> **INSTRUCTIONS FOR THE TASK**
Reproduce the records below exactly as they appear.

> **SUPPLIED INFORMATION**
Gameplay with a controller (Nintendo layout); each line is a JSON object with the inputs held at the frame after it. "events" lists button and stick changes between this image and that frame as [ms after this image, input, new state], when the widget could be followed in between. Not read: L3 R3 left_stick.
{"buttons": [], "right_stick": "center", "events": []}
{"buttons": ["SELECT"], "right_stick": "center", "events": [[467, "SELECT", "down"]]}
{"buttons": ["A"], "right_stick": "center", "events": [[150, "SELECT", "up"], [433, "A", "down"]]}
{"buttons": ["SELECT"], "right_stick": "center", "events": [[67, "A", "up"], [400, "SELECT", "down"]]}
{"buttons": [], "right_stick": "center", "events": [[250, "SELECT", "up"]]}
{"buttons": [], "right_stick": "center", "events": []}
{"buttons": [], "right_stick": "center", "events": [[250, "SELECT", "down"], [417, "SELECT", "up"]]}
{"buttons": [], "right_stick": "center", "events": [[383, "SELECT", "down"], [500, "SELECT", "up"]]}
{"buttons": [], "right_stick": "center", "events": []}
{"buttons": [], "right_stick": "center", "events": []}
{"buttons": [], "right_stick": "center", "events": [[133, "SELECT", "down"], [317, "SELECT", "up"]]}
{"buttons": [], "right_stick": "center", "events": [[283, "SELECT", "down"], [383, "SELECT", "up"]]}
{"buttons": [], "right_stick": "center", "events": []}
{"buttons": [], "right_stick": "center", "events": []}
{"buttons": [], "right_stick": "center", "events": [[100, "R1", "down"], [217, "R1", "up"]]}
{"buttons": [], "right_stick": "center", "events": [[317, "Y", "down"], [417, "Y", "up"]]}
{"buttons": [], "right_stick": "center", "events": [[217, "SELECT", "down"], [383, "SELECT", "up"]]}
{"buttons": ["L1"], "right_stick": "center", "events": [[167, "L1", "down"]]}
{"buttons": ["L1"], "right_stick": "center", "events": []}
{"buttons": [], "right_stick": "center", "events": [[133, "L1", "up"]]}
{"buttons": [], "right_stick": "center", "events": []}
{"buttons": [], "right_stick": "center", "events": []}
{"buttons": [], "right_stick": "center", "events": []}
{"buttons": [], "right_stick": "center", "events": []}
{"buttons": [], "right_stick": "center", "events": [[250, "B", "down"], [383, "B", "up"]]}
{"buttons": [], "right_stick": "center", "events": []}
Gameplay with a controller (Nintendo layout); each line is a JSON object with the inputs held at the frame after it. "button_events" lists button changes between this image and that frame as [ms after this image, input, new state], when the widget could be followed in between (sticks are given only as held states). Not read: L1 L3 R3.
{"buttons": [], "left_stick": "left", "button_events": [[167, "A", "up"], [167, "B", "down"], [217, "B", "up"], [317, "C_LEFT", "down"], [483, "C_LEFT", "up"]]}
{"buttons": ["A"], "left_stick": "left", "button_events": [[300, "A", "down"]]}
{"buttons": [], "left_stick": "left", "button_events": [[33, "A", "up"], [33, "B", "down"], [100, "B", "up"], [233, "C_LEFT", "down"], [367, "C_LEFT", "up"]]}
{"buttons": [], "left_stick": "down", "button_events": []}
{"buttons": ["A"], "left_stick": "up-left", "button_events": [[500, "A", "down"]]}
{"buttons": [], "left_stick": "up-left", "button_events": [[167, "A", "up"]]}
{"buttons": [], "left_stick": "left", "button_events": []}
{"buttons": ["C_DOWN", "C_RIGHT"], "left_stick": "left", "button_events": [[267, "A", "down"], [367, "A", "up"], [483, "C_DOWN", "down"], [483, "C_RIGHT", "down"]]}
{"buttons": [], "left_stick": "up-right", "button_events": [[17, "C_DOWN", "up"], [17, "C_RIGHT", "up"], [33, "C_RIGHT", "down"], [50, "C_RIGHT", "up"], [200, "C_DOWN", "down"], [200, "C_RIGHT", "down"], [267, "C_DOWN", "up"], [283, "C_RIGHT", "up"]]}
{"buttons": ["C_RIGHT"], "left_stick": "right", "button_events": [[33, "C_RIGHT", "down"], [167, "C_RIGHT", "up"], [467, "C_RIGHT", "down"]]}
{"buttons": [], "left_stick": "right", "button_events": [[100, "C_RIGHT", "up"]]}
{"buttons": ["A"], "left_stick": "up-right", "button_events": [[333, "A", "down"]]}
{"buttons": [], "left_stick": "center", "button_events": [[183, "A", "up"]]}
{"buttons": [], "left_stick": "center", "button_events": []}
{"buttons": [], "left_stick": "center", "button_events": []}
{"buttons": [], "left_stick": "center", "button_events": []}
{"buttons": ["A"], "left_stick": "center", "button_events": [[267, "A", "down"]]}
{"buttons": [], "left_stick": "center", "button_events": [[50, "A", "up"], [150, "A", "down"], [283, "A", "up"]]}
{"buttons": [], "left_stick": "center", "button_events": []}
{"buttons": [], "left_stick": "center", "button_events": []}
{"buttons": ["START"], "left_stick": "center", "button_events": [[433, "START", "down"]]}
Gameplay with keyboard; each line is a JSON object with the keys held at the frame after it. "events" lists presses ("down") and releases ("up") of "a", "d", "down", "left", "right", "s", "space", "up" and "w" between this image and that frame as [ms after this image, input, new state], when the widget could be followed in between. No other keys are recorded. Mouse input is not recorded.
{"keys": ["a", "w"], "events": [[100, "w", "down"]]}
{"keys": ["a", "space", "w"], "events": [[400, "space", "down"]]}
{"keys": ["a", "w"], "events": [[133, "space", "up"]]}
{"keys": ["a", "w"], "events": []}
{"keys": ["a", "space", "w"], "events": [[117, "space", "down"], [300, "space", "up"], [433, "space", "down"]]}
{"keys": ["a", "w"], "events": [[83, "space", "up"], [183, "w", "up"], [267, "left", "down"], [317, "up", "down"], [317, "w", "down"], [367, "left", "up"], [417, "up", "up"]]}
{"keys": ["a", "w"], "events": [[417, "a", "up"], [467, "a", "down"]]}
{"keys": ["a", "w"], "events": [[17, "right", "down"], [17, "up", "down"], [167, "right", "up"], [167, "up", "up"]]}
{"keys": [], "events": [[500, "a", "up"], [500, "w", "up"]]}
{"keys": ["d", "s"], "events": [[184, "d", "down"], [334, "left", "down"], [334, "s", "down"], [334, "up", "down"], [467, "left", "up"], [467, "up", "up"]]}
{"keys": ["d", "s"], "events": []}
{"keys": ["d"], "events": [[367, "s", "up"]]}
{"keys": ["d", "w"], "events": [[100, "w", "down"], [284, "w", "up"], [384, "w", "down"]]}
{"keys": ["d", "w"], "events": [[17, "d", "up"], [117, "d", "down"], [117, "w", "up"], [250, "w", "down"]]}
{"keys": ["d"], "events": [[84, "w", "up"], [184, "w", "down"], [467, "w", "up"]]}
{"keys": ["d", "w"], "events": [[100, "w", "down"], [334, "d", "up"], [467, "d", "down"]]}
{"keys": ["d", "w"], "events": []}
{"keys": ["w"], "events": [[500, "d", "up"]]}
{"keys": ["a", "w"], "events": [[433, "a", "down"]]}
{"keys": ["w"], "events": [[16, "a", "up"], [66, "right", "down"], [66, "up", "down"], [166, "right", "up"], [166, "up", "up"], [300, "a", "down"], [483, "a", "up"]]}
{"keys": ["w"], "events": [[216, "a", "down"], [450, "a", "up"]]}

> **ANSWER BELOW**
Gameplay with a controller (Nintendo layout); each line is a JSON object with the inputs held at the frame after it. "events" lists button and stick changes between this image and that frame as [ms after this image, input, new state], when the widget could be followed in between. Not read: L3 R3 left_stick.
{"buttons": [], "right_stick": "center", "events": []}
{"buttons": ["SELECT"], "right_stick": "center", "events": [[467, "SELECT", "down"]]}
{"buttons": ["A"], "right_stick": "center", "events": [[150, "SELECT", "up"], [433, "A", "down"]]}
{"buttons": ["SELECT"], "right_stick": "center", "events": [[67, "A", "up"], [400, "SELECT", "down"]]}
{"buttons": [], "right_stick": "center", "events": [[250, "SELECT", "up"]]}
{"buttons": [], "right_stick": "center", "events": []}
{"buttons": [], "right_stick": "center", "events": [[250, "SELECT", "down"], [417, "SELECT", "up"]]}
{"buttons": [], "right_stick": "center", "events": [[383, "SELECT", "down"], [500, "SELECT", "up"]]}
{"buttons": [], "right_stick": "center", "events": []}
{"buttons": [], "right_stick": "center", "events": []}
{"buttons": [], "right_stick": "center", "events": [[133, "SELECT", "down"], [317, "SELECT", "up"]]}
{"buttons": [], "right_stick": "center", "events": [[283, "SELECT", "down"], [383, "SELECT", "up"]]}
{"buttons": [], "right_stick": "center", "events": []}
{"buttons": [], "right_stick": "center", "events": []}
{"buttons": [], "right_stick": "center", "events": [[100, "R1", "down"], [217, "R1", "up"]]}
{"buttons": [], "right_stick": "center", "events": [[317, "Y", "down"], [417, "Y", "up"]]}
{"buttons": [], "right_stick": "center", "events": [[217, "SELECT", "down"], [383, "SELECT", "up"]]}
{"buttons": ["L1"], "right_stick": "center", "events": [[167, "L1", "down"]]}
{"buttons": ["L1"], "right_stick": "center", "events": []}
{"buttons": [], "right_stick": "center", "events": [[133, "L1", "up"]]}
{"buttons": [], "right_stick": "center", "events": []}
{"buttons": [], "right_stick": "center", "events": []}
{"buttons": [], "right_stick": "center", "events": []}
{"buttons": [], "right_stick": "center", "events": []}
{"buttons": [], "right_stick": "center", "events": [[250, "B", "down"], [383, "B", "up"]]}
{"buttons": [], "right_stick": "center", "events": []}
Gameplay with a controller (Nintendo layout); each line is a JSON object with the inputs held at the frame after it. "button_events" lists button changes between this image and that frame as [ms after this image, input, new state], when the widget could be followed in between (sticks are given only as held states). Not read: L1 L3 R3.
{"buttons": [], "left_stick": "left", "button_events": [[167, "A", "up"], [167, "B", "down"], [217, "B", "up"], [317, "C_LEFT", "down"], [483, "C_LEFT", "up"]]}
{"buttons": ["A"], "left_stick": "left", "button_events": [[300, "A", "down"]]}
{"buttons": [], "left_stick": "left", "button_events": [[33, "A", "up"], [33, "B", "down"], [100, "B", "up"], [233, "C_LEFT", "down"], [367, "C_LEFT", "up"]]}
{"buttons": [], "left_stick": "down", "button_events": []}
{"buttons": ["A"], "left_stick": "up-left", "button_events": [[500, "A", "down"]]}
{"buttons": [], "left_stick": "up-left", "button_events": [[167, "A", "up"]]}
{"buttons": [], "left_stick": "left", "button_events": []}
{"buttons": ["C_DOWN", "C_RIGHT"], "left_stick": "left", "button_events": [[267, "A", "down"], [367, "A", "up"], [483, "C_DOWN", "down"], [483, "C_RIGHT", "down"]]}
{"buttons": [], "left_stick": "up-right", "button_events": [[17, "C_DOWN", "up"], [17, "C_RIGHT", "up"], [33, "C_RIGHT", "down"], [50, "C_RIGHT", "up"], [200, "C_DOWN", "down"], [200, "C_RIGHT", "down"], [267, "C_DOWN", "up"], [283, "C_RIGHT", "up"]]}
{"buttons": ["C_RIGHT"], "left_stick": "right", "button_events": [[33, "C_RIGHT", "down"], [167, "C_RIGHT", "up"], [467, "C_RIGHT", "down"]]}
{"buttons": [], "left_stick": "right", "button_events": [[100, "C_RIGHT", "up"]]}
{"buttons": ["A"], "left_stick": "up-right", "button_events": [[333, "A", "down"]]}
{"buttons": [], "left_stick": "center", "button_events": [[183, "A", "up"]]}
{"buttons": [], "left_stick": "center", "button_events": []}
{"buttons": [], "left_stick": "center", "button_events": []}
{"buttons": [], "left_stick": "center", "button_events": []}
{"buttons": ["A"], "left_stick": "center", "button_events": [[267, "A", "down"]]}
{"buttons": [], "left_stick": "center", "button_events": [[50, "A", "up"], [150, "A", "down"], [283, "A", "up"]]}
{"buttons": [], "left_stick": "center", "button_events": []}
{"buttons": [], "left_stick": "center", "button_events": []}
{"buttons": ["START"], "left_stick": "center", "button_events": [[433, "START", "down"]]}
Gameplay with keyboard; each line is a JSON object with the keys held at the frame after it. "events" lists presses ("down") and releases ("up") of "a", "d", "down", "left", "right", "s", "space", "up" and "w" between this image and that frame as [ms after this image, input, new state], when the widget could be followed in between. No other keys are recorded. Mouse input is not recorded.
{"keys": ["a", "w"], "events": [[100, "w", "down"]]}
{"keys": ["a", "space", "w"], "events": [[400, "space", "down"]]}
{"keys": ["a", "w"], "events": [[133, "space", "up"]]}
{"keys": ["a", "w"], "events": []}
{"keys": ["a", "space", "w"], "events": [[117, "space", "down"], [300, "space", "up"], [433, "space", "down"]]}
{"keys": ["a", "w"], "events": [[83, "space", "up"], [183, "w", "up"], [267, "left", "down"], [317, "up", "down"], [317, "w", "down"], [367, "left", "up"], [417, "up", "up"]]}
{"keys": ["a", "w"], "events": [[417, "a", "up"], [467, "a", "down"]]}
{"keys": ["a", "w"], "events": [[17, "right", "down"], [17, "up", "down"], [167, "right", "up"], [167, "up", "up"]]}
{"keys": [], "events": [[500, "a", "up"], [500, "w", "up"]]}
{"keys": ["d", "s"], "events": [[184, "d", "down"], [334, "left", "down"], [334, "s", "down"], [334, "up", "down"], [467, "left", "up"], [467, "up", "up"]]}
{"keys": ["d", "s"], "events": []}
{"keys": ["d"], "events": [[367, "s", "up"]]}
{"keys": ["d", "w"], "events": [[100, "w", "down"], [284, "w", "up"], [384, "w", "down"]]}
{"keys": ["d", "w"], "events": [[17, "d", "up"], [117, "d", "down"], [117, "w", "up"], [250, "w", "down"]]}
{"keys": ["d"], "events": [[84, "w", "up"], [184, "w", "down"], [467, "w", "up"]]}
{"keys": ["d", "w"], "events": [[100, "w", "down"], [334, "d", "up"], [467, "d", "down"]]}
{"keys": ["d", "w"], "events": []}
{"keys": ["w"], "events": [[500, "d", "up"]]}
{"keys": ["a", "w"], "events": [[433, "a", "down"]]}
{"keys": ["w"], "events": [[16, "a", "up"], [66, "right", "down"], [66, "up", "down"], [166, "right", "up"], [166, "up", "up"], [300, "a", "down"], [483, "a", "up"]]}
{"keys": ["w"], "events": [[216, "a", "down"], [450, "a", "up"]]}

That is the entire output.